## DOCUMENT TEXT
──────
US, EU urge China to limit food import control
The group, which also includes Japan and Australia, sent a joint letter to Chinese regulators asking them to suspend a proposed requirement, due to take effect Oct. 1, for each food shipment to have an inspection certificate from a foreign government. They say that would disrupt trade and ask Beijing to follow global practice by applying the requirement only to higher-risk foods.
The dispute, about which governments have said little in public, adds to complaints Beijing is reducing market access for goods ranging from medical technology to farm-related biotech in violation of its free-trade commitments.
The letter, dated June 12 and seen by The Associated Press, was sent by an unusually broad group including the 28-nation European Union, the United States, Japan, Australia, Argentina and Israel and four other countries. It is addressed to the director of the General Administration of Quality Supervision, Inspection and Quarantine, known as AQSIQ, and the Chinese commerce minister. A foreign official who asked not to be identified further due to the sensitivity of the issue confirmed the letter was sent to Chinese regulators.
The letter says the rules would affect billions of dollars' worth of meat, fruit, dairy and other products and thousands of suppliers who look to China as a growing export market. Foreign suppliers complain Beijing already uses safety rules in ways that hamper access for beef and other goods in violation of its market-opening commitments.
AQSIQ did not reply to a request for comment or questions sent by fax about how regulations might be changed in response to foreign appeals. The depth of U.S. concern about the impact on American farmers and food processors is reflected in Washington's decision to take part in the group at a time when President Donald Trump has downplayed trade disputes with Beijing to gain Chinese support in dealing with North Korea.
The EU role highlights the broad scope of foreign anxiety. Action by the EU requires unanimous agreement by its members, which means nations including Greece and Hungary that want to attract Chinese investment consider the threat serious enough to risk a possible backlash. Eastern European countries with little manufacturing pay for Chinese goods by selling ham, apples and other food to China.
Chinese food imports in the first four months of this year rose 17 percent over a year earlier to $39.4 billion.
──────
[Stored items]
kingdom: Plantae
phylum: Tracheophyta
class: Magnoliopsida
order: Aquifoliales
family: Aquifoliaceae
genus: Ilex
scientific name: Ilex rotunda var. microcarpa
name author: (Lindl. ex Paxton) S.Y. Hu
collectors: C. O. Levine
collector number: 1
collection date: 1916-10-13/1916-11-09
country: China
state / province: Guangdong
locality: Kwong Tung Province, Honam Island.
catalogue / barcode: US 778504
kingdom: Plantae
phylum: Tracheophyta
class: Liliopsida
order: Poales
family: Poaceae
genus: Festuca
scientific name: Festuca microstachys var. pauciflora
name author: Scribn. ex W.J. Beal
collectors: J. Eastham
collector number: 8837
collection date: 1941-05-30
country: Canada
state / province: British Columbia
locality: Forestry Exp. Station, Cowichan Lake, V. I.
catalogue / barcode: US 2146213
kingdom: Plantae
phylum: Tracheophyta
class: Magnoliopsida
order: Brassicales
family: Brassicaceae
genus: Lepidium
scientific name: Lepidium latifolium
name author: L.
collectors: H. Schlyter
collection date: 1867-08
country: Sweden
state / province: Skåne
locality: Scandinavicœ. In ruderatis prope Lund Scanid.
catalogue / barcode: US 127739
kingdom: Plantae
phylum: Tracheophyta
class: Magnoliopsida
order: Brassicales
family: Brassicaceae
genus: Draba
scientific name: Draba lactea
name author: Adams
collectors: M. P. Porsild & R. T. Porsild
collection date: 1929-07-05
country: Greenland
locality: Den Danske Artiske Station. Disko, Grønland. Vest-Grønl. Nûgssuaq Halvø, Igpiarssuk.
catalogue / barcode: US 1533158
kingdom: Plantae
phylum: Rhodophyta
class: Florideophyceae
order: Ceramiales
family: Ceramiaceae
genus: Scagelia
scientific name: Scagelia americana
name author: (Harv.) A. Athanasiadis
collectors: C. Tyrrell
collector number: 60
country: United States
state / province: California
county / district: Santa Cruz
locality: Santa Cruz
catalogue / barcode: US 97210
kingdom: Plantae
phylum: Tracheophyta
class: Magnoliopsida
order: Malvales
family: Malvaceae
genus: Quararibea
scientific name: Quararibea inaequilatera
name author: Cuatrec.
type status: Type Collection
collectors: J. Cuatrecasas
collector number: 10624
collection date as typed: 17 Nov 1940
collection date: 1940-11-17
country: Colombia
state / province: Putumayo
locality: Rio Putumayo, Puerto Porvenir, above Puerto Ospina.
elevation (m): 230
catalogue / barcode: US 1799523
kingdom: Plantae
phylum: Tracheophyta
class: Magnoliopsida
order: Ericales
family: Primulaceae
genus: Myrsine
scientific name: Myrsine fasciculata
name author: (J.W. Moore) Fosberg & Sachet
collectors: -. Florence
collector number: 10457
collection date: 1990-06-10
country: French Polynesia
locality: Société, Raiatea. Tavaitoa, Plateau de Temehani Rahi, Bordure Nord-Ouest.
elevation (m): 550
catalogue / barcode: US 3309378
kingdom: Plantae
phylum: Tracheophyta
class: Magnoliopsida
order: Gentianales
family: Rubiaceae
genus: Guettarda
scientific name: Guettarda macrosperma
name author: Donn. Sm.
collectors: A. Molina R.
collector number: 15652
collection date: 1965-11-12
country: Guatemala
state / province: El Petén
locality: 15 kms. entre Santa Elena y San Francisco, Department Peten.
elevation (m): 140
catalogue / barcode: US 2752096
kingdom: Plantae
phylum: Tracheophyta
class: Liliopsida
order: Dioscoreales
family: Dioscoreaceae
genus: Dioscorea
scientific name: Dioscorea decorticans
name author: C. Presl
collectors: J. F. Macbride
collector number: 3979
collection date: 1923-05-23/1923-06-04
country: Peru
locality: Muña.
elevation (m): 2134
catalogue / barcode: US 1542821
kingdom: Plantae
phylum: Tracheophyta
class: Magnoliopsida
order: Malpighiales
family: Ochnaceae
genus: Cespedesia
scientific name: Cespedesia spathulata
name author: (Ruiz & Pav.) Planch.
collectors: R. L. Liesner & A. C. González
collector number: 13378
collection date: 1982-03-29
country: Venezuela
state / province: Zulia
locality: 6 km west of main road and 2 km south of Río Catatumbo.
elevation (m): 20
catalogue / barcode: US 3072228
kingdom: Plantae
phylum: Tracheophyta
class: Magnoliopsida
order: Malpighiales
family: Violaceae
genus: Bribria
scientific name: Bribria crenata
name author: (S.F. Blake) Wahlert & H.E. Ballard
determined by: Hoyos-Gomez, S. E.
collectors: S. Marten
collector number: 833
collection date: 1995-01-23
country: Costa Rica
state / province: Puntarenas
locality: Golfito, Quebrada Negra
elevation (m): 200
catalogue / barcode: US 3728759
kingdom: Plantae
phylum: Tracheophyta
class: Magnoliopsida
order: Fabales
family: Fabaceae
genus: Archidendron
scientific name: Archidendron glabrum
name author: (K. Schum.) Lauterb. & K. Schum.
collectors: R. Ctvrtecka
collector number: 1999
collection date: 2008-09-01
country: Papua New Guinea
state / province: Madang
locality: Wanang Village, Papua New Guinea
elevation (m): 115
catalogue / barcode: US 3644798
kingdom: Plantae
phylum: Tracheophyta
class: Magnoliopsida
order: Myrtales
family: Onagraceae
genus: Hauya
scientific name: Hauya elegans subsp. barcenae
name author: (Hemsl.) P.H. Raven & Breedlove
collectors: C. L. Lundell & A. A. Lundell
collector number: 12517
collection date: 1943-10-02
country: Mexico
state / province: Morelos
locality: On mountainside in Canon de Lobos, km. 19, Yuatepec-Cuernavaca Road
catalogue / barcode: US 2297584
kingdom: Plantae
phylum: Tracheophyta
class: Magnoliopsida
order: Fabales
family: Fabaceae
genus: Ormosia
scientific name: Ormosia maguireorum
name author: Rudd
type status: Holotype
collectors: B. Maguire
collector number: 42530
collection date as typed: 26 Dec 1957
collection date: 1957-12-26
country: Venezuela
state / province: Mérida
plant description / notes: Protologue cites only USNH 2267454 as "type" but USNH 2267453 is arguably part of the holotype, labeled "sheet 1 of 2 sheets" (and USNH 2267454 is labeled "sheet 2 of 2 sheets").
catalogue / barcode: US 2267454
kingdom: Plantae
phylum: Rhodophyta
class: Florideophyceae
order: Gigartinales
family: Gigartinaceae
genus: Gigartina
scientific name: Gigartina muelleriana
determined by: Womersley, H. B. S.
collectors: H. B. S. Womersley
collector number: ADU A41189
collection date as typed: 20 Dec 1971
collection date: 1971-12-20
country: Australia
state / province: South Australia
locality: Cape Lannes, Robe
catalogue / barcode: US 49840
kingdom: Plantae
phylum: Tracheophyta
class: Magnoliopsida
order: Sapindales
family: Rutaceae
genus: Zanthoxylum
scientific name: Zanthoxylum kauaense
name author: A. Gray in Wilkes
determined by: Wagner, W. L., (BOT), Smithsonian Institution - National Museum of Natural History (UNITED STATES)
──────
## WORK REQUEST 1
Write out the part of the article on China's food import rules starting at "US, EU urge" and ending at "its free-trade commitments.".
## WORK REQUEST 2
For each statement, say yes or no according to the article on China's food import rules, and quote the words that decide it.
(a) The joint letter was dated June 12.
(b) AQSIQ answered the request for comment.
(c) Chinese food imports fell in the first four months of this year.
## WORK REQUEST 3
Answer from the article on China's food import rules:
(a) On what date was the proposed certificate requirement due to take effect?
(b) Which two EU nations are named as wanting to attract Chinese investment?
(c) What was the value of Chinese food imports in the first four months of this year?
The rows are separate material with no connection to the article above.

## RESPONSE BOX 1
US, EU urge China to limit food import control
The group, which also includes Japan and Australia, sent a joint letter to Chinese regulators asking them to suspend a proposed requirement, due to take effect Oct. 1, for each food shipment to have an inspection certificate from a foreign government. They say that would disrupt trade and ask Beijing to follow global practice by applying the requirement only to higher-risk foods.
The dispute, about which governments have said little in public, adds to complaints Beijing is reducing market access for goods ranging from medical technology to farm-related biotech in violation of its free-trade commitments.

## RESPONSE BOX 2
(a) Yes: "The letter, dated June 12 and seen by The Associated Press"
(b) No: "AQSIQ did not reply to a request for comment"
(c) No: "Chinese food imports in the first four months of this year rose 17 percent over a year earlier to $39.4 billion."

## RESPONSE BOX 3
(a) Oct. 1
(b) Greece and Hungary
(c) $39.4 billion